05 Bagging
Bagging (Bootstrap Aggregating)
Definition: Bagging, also known as bagged trees or bootstrap aggregation, is an ensemble method in machine learning.
Functionality: Involves growing multiple decision trees on variations of the same dataset and aggregating their predictions to improve accuracy and robustness.
reduces variance by averaging predictions → more stable and reliable model
Principles Behind Bagging
Why?
single trees are sensitive to changes in input → high variance
Ensemble Approach: averaging over multiple model mitigates this
General Applicability:
Although commonly applied to decision trees, bagging can be employed with different machine learning models.
Process of Bagging
Take B diffrent training sets (bootstrapping)
Grow separate unpruned tree on each training set
Average the resulting predictions
Bootstrapping Explained
Out of Bag (OOB) Observations:
On average, each tree uses only 2/3 of the original training data. The unused portion becomes the out of bag data for predictions.
OOB Prediction:
When predicting a new observation, only the trees that did not use that observation during training are used for predictions.

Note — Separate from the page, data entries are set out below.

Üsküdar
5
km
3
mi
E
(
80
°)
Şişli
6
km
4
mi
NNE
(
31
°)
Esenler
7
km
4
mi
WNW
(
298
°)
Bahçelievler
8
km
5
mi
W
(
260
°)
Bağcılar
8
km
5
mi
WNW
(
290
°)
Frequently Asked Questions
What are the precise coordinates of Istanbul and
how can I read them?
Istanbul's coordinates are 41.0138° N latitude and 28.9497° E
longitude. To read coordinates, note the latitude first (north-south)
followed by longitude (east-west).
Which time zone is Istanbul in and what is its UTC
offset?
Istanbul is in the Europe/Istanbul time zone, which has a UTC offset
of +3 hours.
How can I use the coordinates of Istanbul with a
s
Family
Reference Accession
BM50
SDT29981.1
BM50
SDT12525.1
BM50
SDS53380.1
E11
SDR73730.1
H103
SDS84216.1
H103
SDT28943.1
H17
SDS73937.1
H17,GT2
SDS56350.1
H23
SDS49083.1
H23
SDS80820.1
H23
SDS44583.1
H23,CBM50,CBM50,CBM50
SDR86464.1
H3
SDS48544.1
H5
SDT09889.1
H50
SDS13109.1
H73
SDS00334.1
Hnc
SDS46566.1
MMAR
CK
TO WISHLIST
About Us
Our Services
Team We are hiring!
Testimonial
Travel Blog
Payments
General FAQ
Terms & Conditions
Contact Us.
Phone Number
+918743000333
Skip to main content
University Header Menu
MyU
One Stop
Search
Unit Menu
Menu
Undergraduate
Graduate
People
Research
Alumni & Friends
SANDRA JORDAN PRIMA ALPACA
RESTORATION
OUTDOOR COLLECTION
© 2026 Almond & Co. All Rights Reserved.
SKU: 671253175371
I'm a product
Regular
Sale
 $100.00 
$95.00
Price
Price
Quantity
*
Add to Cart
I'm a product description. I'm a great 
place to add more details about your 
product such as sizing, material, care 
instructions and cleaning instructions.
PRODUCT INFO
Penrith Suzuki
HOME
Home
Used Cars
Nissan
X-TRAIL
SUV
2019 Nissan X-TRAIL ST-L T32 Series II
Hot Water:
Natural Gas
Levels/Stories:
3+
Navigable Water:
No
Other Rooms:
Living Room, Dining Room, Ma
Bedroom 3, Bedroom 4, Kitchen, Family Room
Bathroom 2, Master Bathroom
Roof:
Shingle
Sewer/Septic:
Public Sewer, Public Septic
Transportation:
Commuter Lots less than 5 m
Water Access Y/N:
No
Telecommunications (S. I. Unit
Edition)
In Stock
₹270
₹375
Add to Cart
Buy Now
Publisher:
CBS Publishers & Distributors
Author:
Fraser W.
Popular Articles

Provides a method for evaluating model performance without needing a separate validation set.
OOB error estimates the test error of the bagged model.
Advantages and Disadvantages
Advantages of Bagging:
Reduces the chances of overfitting.
Improves accuracy compared to single decision trees.
Disadvantages of Bagging:
The ensemble model becomes less interpretable; it is challenging to convey insights from multiple trees to non-technical stakeholders.
Variable Importance in Bagging
Importance Evaluation:
Analyze the contribution of each predictor in the ensemble by tracking how much the predictor reduces the error (e.g., RSS or Gini index).
Aggregate contributions across all trees to compute the average importance of each predictor.
The larger the improvement in predictions due to a predictor, the more important it is considered.
Conclusion
Bagging effectively reduces variance and increases prediction accuracy in numerous applications, especially with decision trees, while providing flexibility in model selection through the general method of ensemble learning.